Let us assume that we utilize Twilio to store the recordings, Google Speech API for transcription, Twilio for the IVR application and we’re forwarding to a phone number in the US. Now, let’s assume that the average call duration is 5 minutes. Thus, we can extrapolate the following:

– Cost of transcription using Google Speech API: $0.06 USD
– Cost of call termination: $0.065 USD
– Cost of call recording: $0.0125 USD
– Cost of IVR handling at Twilio: $0.06 USD

So, where is the tipping point for this use case? Let’s try and separate into 2 distinct business cases: a chargeable service (a transcription service) and a free service (eg. Uber Driver Connection).

  • A Chargeable Service
    Assumption: we charge a flat $0.25 USD per minute
    Let’s calculate our monthly revenue and expense according to the number of users and minutes served.

– Up-to 1,000 users – generating 50,000 monthly minutes: $12,500 – $9,625 = $2,875
– Up-to 10,000 users – generating 500,000 monthly minutes: $125,000 – $96,250 = $28,750
– Up-to 50,000 users – generating 2,500,000 monthly minutes: $625,000 – $481,250 = $143,750

Honestly, not a bad model for a medium size business. But the minute you take in the multitude of marketing costs, office costs, operational costs, etc – you need around 500,000 users in order to truly make your business profitable. Yes, I can negotiate some volume discounts with Twilio and the Google, but still, even after that, my overall discount will be 20%? maybe 30% – so the math will look like this:

– Up-to 1,000 users – generating 50,000 monthly minutes: $12,500 – $9,625 = $2,875
– Up-to 10,000 users – generating 500,000 monthly minutes with a 30% discount: $125,000 – $48,475 = $57,625
– Up-to 50,000 users – generating 2,500,000 monthly minutes with a 30% discount: $625,000 – $336,875 = $288,125

But, just to be honest with ourselves, even at a monthly cost of $48,475 USD, I can actually build my own platform to do the same thing. In this case, the 500,000 minutes mark is very much a tipping point.

  • A Free Service
    Assumption: we charge a flat $0.00 USD per minute
    Let’s calculate our monthly revenue and expense according to the number of users and minutes served.

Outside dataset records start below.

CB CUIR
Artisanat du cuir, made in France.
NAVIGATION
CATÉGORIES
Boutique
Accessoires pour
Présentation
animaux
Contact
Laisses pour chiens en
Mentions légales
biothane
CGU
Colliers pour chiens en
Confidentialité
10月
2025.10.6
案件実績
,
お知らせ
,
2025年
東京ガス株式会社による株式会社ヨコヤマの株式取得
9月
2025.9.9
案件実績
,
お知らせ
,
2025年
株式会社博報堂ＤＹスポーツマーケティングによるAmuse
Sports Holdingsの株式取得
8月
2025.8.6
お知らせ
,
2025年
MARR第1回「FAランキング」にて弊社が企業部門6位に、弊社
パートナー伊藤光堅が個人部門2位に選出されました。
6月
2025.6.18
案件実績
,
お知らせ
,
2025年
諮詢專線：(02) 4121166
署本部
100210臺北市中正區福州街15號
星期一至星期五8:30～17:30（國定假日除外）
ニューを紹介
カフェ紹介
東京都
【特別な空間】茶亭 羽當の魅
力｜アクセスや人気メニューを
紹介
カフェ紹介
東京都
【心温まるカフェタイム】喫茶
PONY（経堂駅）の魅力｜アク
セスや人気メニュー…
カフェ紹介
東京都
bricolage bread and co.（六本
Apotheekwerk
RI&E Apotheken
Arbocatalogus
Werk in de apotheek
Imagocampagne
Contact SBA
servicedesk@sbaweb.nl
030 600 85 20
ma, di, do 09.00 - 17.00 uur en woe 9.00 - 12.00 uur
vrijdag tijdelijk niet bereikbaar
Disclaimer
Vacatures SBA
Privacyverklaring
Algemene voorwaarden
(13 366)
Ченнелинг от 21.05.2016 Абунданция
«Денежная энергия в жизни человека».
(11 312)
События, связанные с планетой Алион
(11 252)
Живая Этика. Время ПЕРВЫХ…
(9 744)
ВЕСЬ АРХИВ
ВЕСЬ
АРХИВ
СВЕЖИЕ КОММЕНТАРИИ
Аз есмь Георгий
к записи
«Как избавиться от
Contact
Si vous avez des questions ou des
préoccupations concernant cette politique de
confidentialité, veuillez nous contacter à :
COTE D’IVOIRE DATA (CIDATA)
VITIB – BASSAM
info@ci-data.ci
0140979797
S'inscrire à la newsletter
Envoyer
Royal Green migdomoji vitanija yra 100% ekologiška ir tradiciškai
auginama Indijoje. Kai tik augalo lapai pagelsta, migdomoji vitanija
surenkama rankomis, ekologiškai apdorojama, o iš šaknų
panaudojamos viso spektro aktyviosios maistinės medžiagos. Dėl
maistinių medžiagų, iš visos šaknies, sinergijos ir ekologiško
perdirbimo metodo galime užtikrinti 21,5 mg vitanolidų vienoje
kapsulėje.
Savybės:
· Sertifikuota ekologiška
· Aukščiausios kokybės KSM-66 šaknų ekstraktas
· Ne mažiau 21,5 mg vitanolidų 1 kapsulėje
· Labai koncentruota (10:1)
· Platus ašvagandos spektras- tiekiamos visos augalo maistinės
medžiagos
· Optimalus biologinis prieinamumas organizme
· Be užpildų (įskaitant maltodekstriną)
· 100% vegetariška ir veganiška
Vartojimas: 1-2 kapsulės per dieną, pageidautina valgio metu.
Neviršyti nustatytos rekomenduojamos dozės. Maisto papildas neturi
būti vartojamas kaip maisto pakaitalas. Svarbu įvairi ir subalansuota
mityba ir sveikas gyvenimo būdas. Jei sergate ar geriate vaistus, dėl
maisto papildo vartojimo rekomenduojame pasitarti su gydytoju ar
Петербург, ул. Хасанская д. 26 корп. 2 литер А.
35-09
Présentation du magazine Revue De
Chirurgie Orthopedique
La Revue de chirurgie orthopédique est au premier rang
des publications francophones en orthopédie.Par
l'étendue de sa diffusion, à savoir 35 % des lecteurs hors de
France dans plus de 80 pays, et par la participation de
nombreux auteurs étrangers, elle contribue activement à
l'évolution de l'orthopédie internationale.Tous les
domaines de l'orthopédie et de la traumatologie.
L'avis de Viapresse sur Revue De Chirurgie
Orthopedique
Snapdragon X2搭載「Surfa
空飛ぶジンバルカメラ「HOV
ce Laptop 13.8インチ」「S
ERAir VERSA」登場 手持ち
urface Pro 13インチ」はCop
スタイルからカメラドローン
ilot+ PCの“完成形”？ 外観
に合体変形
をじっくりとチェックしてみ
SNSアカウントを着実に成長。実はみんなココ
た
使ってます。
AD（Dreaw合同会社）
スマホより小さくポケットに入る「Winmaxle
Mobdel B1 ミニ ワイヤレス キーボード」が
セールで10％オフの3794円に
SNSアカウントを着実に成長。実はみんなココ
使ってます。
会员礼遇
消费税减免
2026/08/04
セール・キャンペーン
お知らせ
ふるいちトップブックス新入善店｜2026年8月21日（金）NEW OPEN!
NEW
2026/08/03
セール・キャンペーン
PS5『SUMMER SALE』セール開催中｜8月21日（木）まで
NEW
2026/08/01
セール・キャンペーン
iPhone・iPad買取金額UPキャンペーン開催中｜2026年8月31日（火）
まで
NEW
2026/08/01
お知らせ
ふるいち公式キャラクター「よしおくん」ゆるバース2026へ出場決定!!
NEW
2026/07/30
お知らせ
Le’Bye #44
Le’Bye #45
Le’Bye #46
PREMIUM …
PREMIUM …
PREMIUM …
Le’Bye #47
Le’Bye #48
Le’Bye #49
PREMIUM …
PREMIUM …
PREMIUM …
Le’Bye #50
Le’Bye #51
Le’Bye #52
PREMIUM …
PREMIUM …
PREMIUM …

– Up-to 1,000 users – generating 50,000 monthly minutes: $9,625
– Up-to 10,000 users – generating 500,000 monthly minutes with a 30% discount: $48,475
– Up-to 50,000 users – generating 2,500,000 monthly minutes with a 30% discount: $336,875

In this case, there is just no case in building this service using Twilio or a similar service, because it will be too darn expensive from the start. Twilio will provide a wonderful test bed and PoV environment, but when push comes to shove – it will just not hold up the financial aspects.This is a major part why services such as Uber, Lyft, Gett and others will eventually leave Twilio type services, simply due to the fact that at some point, the service they are consuming becomes too expensive – and they must take the service back home to make sure they are competitive and profitable.

When Greenfield started working on Cloudonix – we understood from the start the above growth issue, and that’s why Cloudonix isn’t priced or serviced in such a way. In addition, as Cloudonix includes the ability to obtain your own slice of Cloudonix or even your own on premise installation – your investment is always safe.